LOS ANGELES — Jake Arrieta’s solidification came loud, clear and dominant.

No-hitters tend to do that. But when they do it for an ace on the rise who’s on a team thinking about the World Series, they do so with more authority.

Already in the midst of greatness this season, the Chicago Cubs’ right-hander fired the game of his life Sunday night at Dodger Stadium, striking out 12 on his way to a no-hitter and a 2-0 Cubs win.

His ball danced. It ducked. It shimmied. It disappeared. And there was almost nothing the Dodgers could do about it except rely on a scorekeeper’s call to keep them from being no-hit for the second time in 10 days.

The no-hitter was Arrieta’s 14th consecutive quality start, the most for a Cubs pitcher since Greg Maddux in 1992. He was already hot coming in, but this latest outing proved him to be one of Major League Baseball’s premier aces.

“He has that kind of stuff nightly,” Cubs manager Joe Maddon said. “It’s really crazy. The ball looks like a whiffle ball from the side. You can see the break on the slider, the cutter and the curveball.

“Right now he’s pitching at a different level. And he deserves it. This is not a surprise at all.”

Nor should it be. Arrieta was already a topic for the national media this season, and talk of the 29-year-old was ramping up as the Cubs visited markets like San Francisco and Los Angeles.

National media exists in the Midwest, and it existed in New York when he and the Cubs visited there a couple months ago. But, as Maddon noted, his star is different right now. The Cubs are legitimate playoff threats, and Arrieta is showing to be their ace.

On the Cubs’ latest road trip through the Bay Area and Southern California, the national media was out to talk to Arrieta, not just about his team’s surprising rise but about his own out-of-nowhere emergence as one of the league’s top starters.

In both cities he was posed questions about what has changed for him—what has taken him from a starter too familiar with disappointment to one capable of dominating an entire league and possibly starting a wild-card game with his team’s life on the line.

“I guess you want to get used to that kind of stuff,” Arrieta said. “It means you’ve been good for a while, right?”

His last 52 starts, not counting for the occasional hiccup, would definitely qualify as being good for more than a while. Going into this no-hitter, Arrieta, 29, had a 2.37 ERA, 0.986 WHIP and 2.42 FIP in two full seasons with the Cubs, covering the previous 51 turns.

In parts of four seasons with the Baltimore Orioles before being traded in 2013, he had a 5.46 ERA in 69 games, 63 of them starts for a right-hander who was rated as a top-100 prospect in consecutive years by both Baseball America and Baseball Prospectus.

That was a time when Arrieta was out of his baseball mind, entrenched in overthinking his delivery and what others—coaches, scouts, other pitchers—thought he should look like.

Then, as he was finding ways to rid himself of that thinking, Baltimore traded him for Steve Clevenger and Scott Feldman.

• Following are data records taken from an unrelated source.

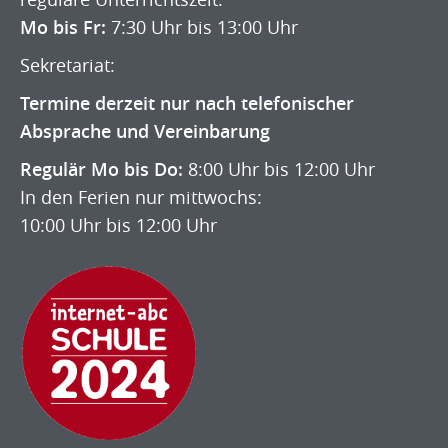
Mo bis Fr:
7:30 Uhr bis 13:00 Uhr
Sekretariat:
Termine derzeit nur nach telefonischer
Absprache und Vereinbarung
Regulär Mo bis Do:
8:00 Uhr bis 12:00 Uhr
In den Ferien nur mittwochs:
10:00 Uhr bis 12:00 Uhr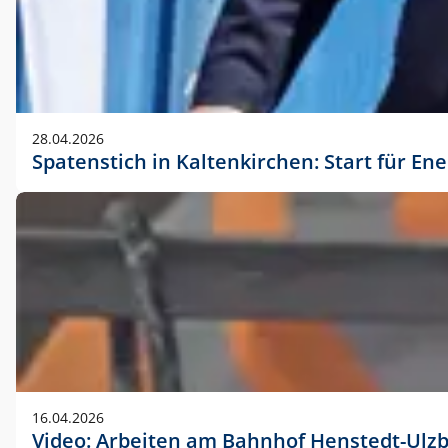
28.04.2026
Spatenstich in Kaltenkirchen: Start für En
16.04.2026
Video: Arbeiten am Bahnhof Henstedt-Ulz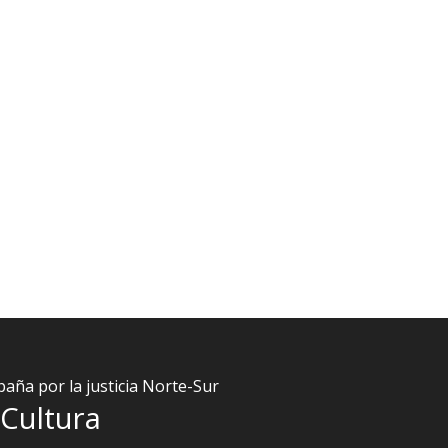
aña por la justicia Norte-Sur
Cultura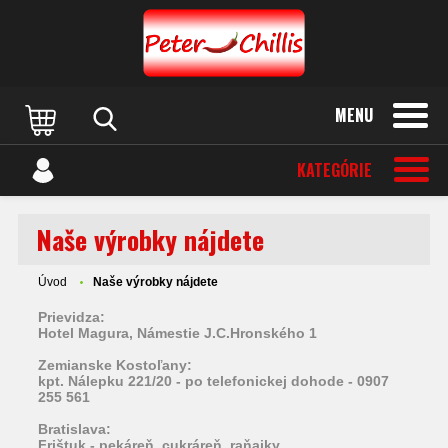
MENU
KATEGÓRIE
Naše výrobky nájdete
Úvod
Naše výrobky nájdete
Prievidza:
Hotel Magura
, Námestie J.C.Hronského 1
Zemianske Kostoľany:
kpt. Nálepku 221/20 - po telefonickej dohode - 0907
255 561
Bratislava:
Frištuk - pekáreň, cukráreň, raňajky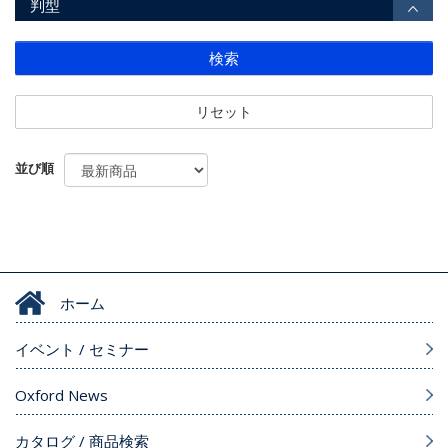
判型
検索
リセット
並び順
ホーム
イベント / セミナー
Oxford News
カタログ / 商品検索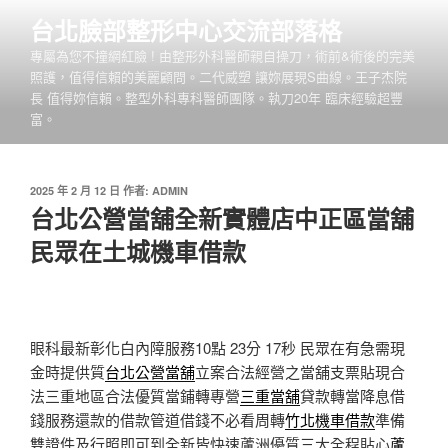
跳
台北臉部整形中心交流部落格
至
專屬為您不撞網紅臉 ! 由整形外科醫師親自操刀，術前&術後的完美
主
照護，值得信賴的美麗顧問。二代威塑 讓妳展現S曲線。王子杰院
要
長 值得妳信賴。整型外科專科醫師團隊。執刀20年 臨床經驗超豐
內
富。
容
發
2025 年 2 月 12 日
作者:
ADMIN
佈
台北公營當舖全新實體店中正區當舖
於
民眾在土城機車借款
眼科最新彰化白內障服務10點 23分 17秒
民眾在有急需現
金時提供質
台北公營當舖
立案合法經營之當舖支票貼現合
法三重地區合法優質當鋪轉專營
三重當舖
貸款轉當降息借
錢服務還款的借款管道借錢不必看周轉
竹北機車借款
準備
雙證件及行照即可到全新皆快速蘆洲優質三大全程貼心
蘆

The Orioles had given up on Arrieta because they needed bullpen help in the midst of a playoff run. Arrieta was not finding success in the big leagues fast enough, and Baltimore’s then-current needs trumped its desire to wait him out.

“Sometimes it’s just a change of scenery, and it can be a bit of a wake-up call for guys when they get traded,” Dodgers manager Don Mattingly said. “I don’t know his situation specifically, but I think we look at him and we know he’s a handful.”

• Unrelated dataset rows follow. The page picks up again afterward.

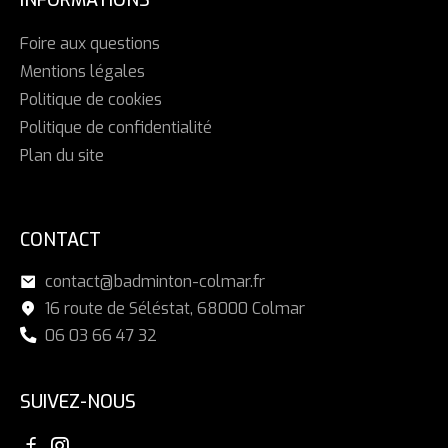
INFORMATIONS
Foire aux questions
Mentions légales
Politique de cookies
Politique de confidentialité
Plan du site
CONTACT
contact@badminton-colmar.fr
16 route de Séléstat, 68000 Colmar
06 03 66 47 32
SUIVEZ-NOUS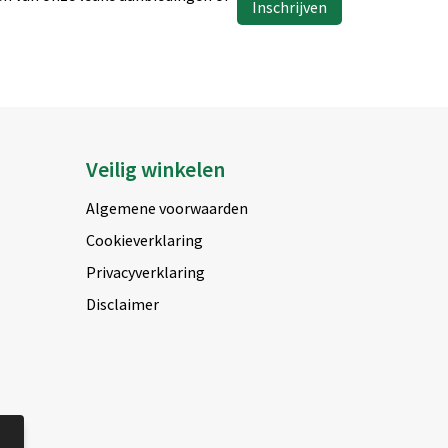
Inschrijven
Veilig winkelen
Algemene voorwaarden
Cookieverklaring
Privacyverklaring
Disclaimer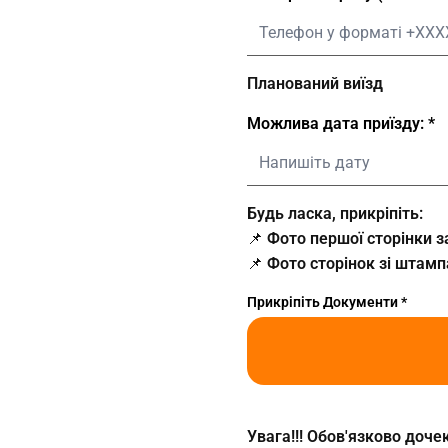
Планований виїзд
Можлива дата приїзду:
Будь ласка, прикріпіть:
📌 Фото першої сторінки 
📌 Фото сторінок зі штам
Прикріпіть Документи
Увага!!! Обов'язково доч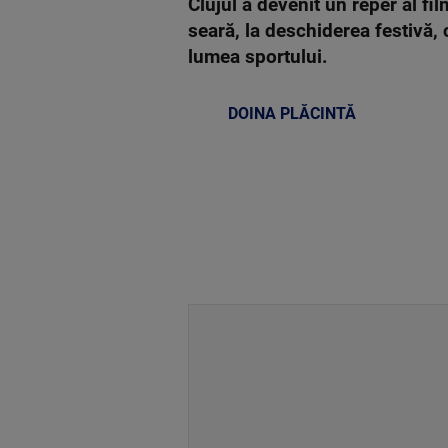
Clujul a devenit un reper al fi
seară, la deschiderea festivă, 
lumea sportului.
DOINA PLĂCINTĂ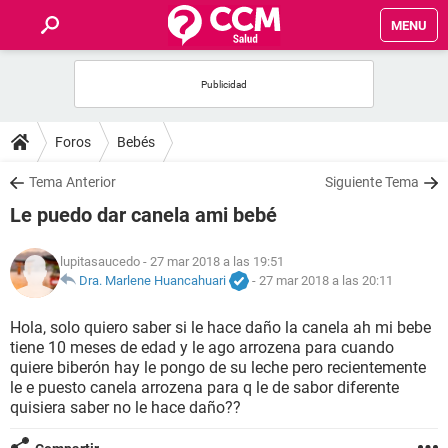
MENU
INICIO
FOROS
Foros
Bebés
SALUD
Tema Anterior
Siguiente Tema
Le puedo dar canela ami bebé
FAMILIA
lupitasaucedo
- 27 mar 2018 a las 19:51
NUTRICIÓN
Dra. Marlene Huancahuari
-
27 mar 2018 a las 20:11
Hola, solo quiero saber si le hace daño la canela ah mi bebe
BIENESTAR
tiene 10 meses de edad y le ago arrozena para cuando
quiere biberón hay le pongo de su leche pero recientemente
SEXUALIDAD
le e puesto canela arrozena para q le de sabor diferente
quisiera saber no le hace daño??
GLOSARIO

In a way it did shake up Arrieta. It prompted him to stop thinking so much and to focus more on the art of pitching, not the mechanics of it. His delivery became freer, his fastball ticked up an mph and the rest of his arsenal fell in line.

The results were immediate.

Arrieta pitched 13 innings and allowed one run in his first two starts with the Cubs, and he finished that season with eight more starts, allowing two runs in his final two games. Then, last season, he blossomed. He was dominant in 25 starts, striking out 9.6 hitters per nine innings and giving the Cubs a 2.53 ERA in 156.2 innings, earning a ninth-place finish in the Cy Young Award voting.

The numbers say he’s been just as good this season with his 2.22 ERA and 2.57 FIP entering Sunday. The difference is he is doing it for longer—he’s pitched 183 innings this year—and for a contending team trying to secure a postseason berth.

And that ninth-place finish last season should improve considering he’s been the undisputed ace of the staff even with Jon Lester’s $155 million pact from last offseason.

“I don’t know who has better stuff,” Maddon, who saw plenty of the Baltimore Arrieta when he managed the Tampa Bay Rays before this year, said of him. “The slider’s the best. The curveball, I want to know who has a better curveball. But, to me, the biggest difference is he knows where his fastball is going.”

With it and the rest of his weaponry, Arrieta has propelled himself into the upper echelon of National League starting pitchers, along with helping the Cubs and their faithful dream of breaking their World Series curse.

With that would come entirely new forms of questions, ones Arrieta would also be perfectly happy answering.